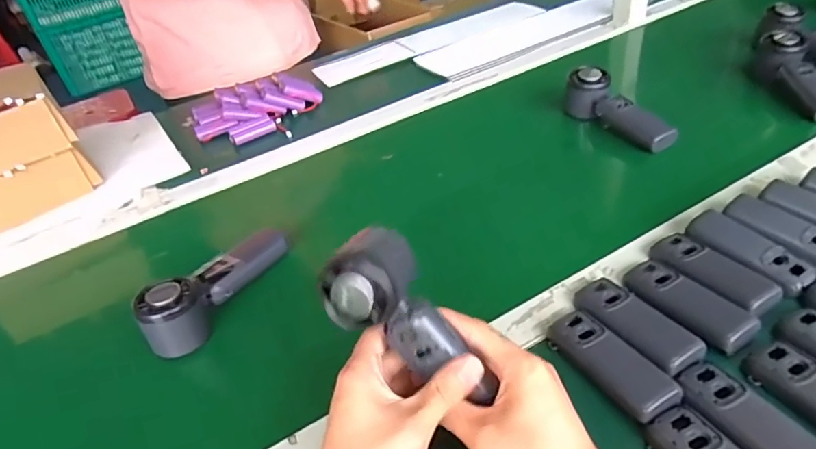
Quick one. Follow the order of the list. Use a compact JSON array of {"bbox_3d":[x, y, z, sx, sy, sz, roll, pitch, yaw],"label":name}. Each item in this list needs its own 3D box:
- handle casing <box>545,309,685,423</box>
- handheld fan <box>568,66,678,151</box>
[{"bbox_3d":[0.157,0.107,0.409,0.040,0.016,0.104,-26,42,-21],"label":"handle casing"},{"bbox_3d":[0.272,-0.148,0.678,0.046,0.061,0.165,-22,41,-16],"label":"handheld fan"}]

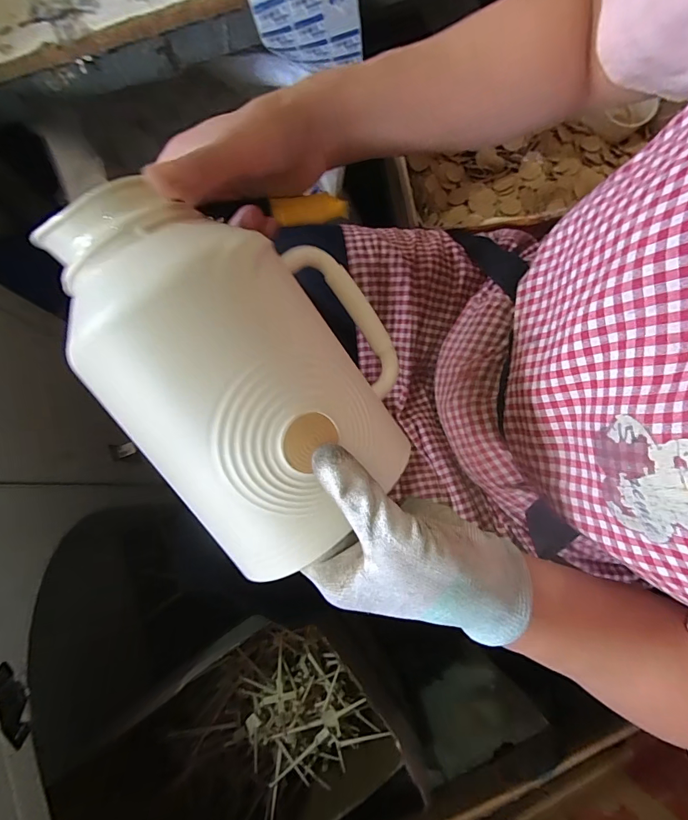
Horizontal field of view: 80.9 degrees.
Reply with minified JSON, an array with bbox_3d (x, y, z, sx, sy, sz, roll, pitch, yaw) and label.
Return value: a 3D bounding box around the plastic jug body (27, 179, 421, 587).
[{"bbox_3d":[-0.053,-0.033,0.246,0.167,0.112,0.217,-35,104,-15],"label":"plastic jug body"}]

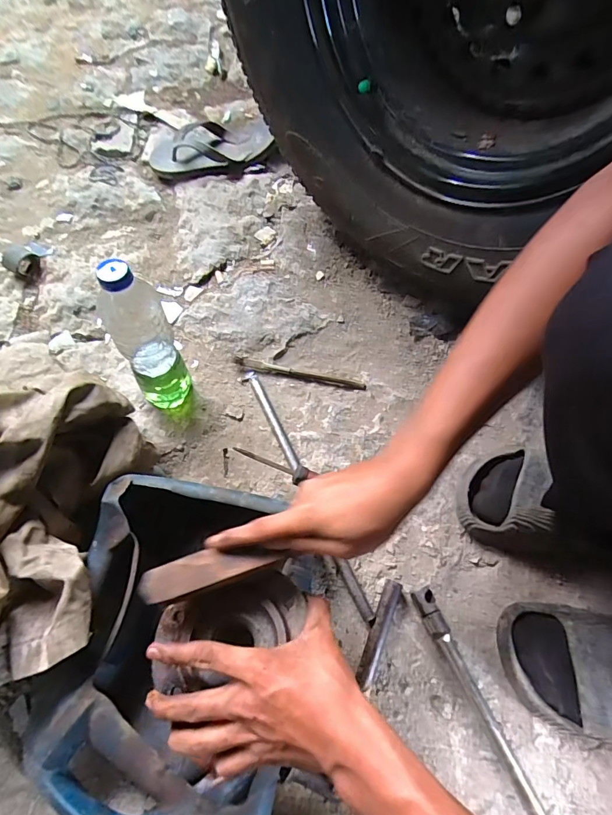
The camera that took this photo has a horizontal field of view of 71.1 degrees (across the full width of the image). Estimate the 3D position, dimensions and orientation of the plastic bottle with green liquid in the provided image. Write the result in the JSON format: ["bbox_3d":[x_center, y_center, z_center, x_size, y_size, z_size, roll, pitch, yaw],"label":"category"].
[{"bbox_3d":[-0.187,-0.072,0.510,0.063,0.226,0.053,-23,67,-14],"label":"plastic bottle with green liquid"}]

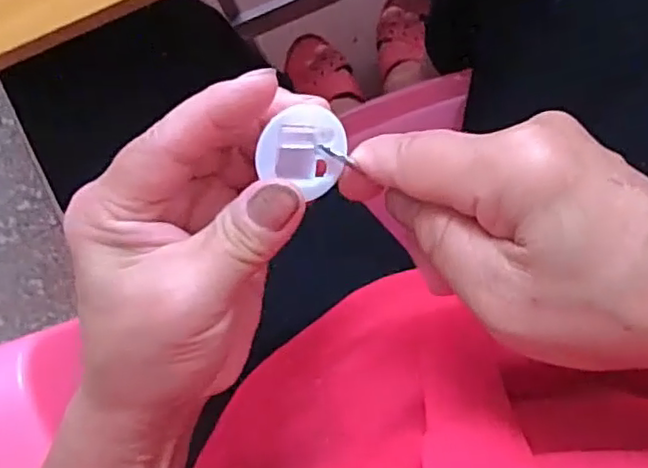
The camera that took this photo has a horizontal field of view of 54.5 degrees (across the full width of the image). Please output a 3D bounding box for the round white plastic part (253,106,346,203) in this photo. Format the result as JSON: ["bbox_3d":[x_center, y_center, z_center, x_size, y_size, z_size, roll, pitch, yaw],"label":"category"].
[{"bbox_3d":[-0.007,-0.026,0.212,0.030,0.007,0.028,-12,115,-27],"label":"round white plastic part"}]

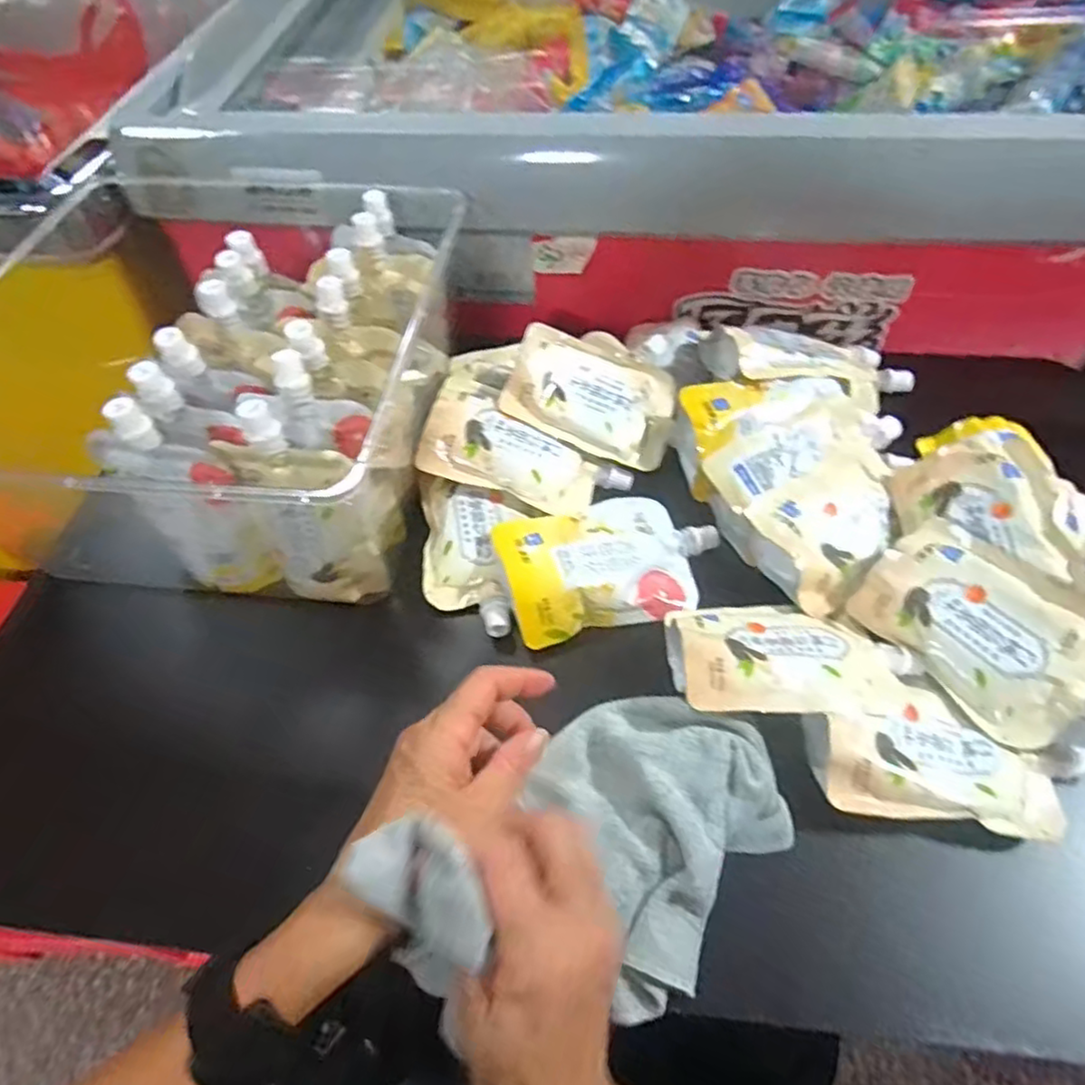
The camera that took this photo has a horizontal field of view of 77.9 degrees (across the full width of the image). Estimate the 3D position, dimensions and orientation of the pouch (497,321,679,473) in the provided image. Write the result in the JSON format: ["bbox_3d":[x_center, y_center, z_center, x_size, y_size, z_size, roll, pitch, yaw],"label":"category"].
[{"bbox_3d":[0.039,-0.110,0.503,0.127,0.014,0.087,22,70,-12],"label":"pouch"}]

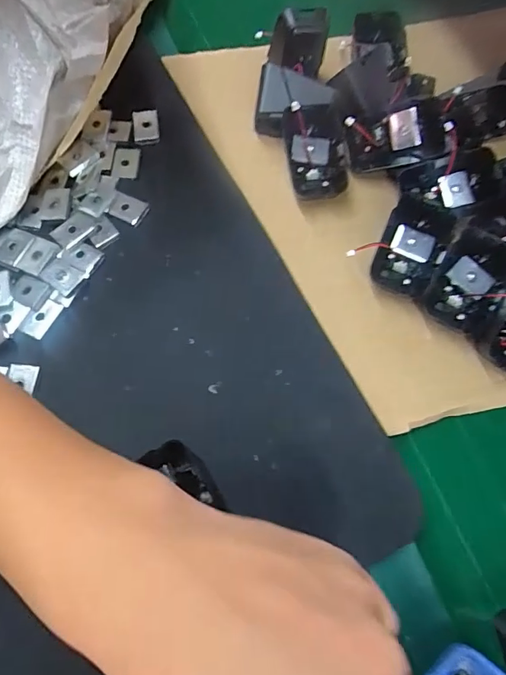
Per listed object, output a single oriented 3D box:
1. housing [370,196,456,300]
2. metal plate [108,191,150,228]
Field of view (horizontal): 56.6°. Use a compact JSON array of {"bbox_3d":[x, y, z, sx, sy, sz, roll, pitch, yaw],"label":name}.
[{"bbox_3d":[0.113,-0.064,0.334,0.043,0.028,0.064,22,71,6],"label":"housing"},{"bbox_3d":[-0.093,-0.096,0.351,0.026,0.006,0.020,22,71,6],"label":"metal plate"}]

...

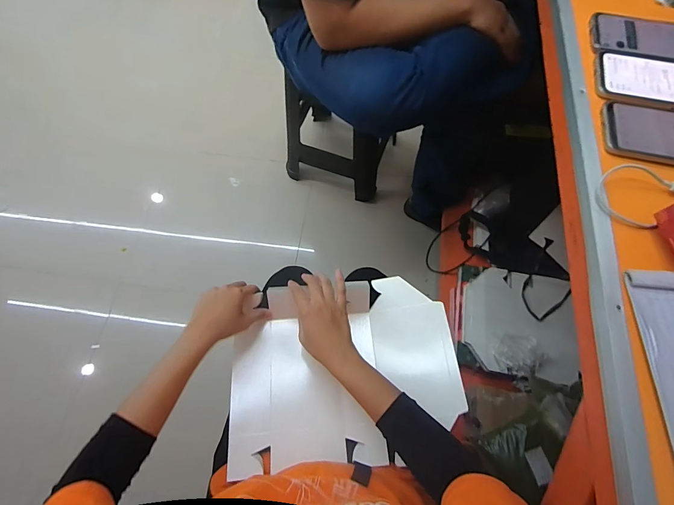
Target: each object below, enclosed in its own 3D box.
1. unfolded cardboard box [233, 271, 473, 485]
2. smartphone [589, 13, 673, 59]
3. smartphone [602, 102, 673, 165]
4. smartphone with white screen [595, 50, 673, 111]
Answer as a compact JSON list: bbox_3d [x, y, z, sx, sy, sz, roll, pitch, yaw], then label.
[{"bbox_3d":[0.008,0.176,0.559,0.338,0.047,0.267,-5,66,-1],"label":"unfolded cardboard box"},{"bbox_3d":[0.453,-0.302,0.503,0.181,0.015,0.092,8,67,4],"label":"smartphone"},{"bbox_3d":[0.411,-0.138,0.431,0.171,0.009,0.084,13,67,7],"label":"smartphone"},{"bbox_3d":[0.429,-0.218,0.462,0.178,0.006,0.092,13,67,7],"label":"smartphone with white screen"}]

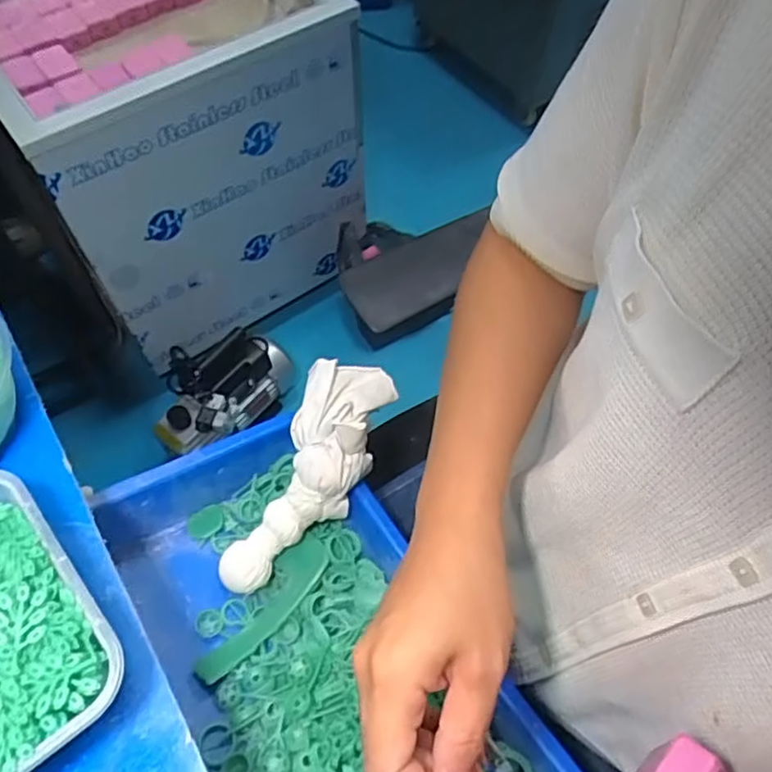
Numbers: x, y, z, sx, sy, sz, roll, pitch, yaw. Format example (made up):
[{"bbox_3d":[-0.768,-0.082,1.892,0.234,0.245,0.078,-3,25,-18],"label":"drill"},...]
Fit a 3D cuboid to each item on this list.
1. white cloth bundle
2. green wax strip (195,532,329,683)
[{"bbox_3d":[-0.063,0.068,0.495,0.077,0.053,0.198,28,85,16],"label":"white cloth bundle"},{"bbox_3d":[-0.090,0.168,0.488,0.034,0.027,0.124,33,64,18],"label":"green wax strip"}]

◆ **Aim of the exercise**
In the entries above, find the line that contains "view of 54.5" and the line that contains "Per listed object, output". Reproduce exactly those two lines and every line between them, but not the pictures.

◆ **Exercise answer**
The camera that took this photo has a horizontal field of view of 54.5 degrees (across the full width of the image). Please output a 3D bounding box for the round white plastic part (253,106,346,203) in this photo. Format the result as JSON: ["bbox_3d":[x_center, y_center, z_center, x_size, y_size, z_size, roll, pitch, yaw],"label":"category"].
[{"bbox_3d":[-0.007,-0.026,0.212,0.030,0.007,0.028,-12,115,-27],"label":"round white plastic part"}]

The camera that took this photo has a horizontal field of view of 77.9 degrees (across the full width of the image). Estimate the 3D position, dimensions and orientation of the pouch (497,321,679,473) in the provided image. Write the result in the JSON format: ["bbox_3d":[x_center, y_center, z_center, x_size, y_size, z_size, roll, pitch, yaw],"label":"category"].
[{"bbox_3d":[0.039,-0.110,0.503,0.127,0.014,0.087,22,70,-12],"label":"pouch"}]

Per listed object, output a single oriented 3D box:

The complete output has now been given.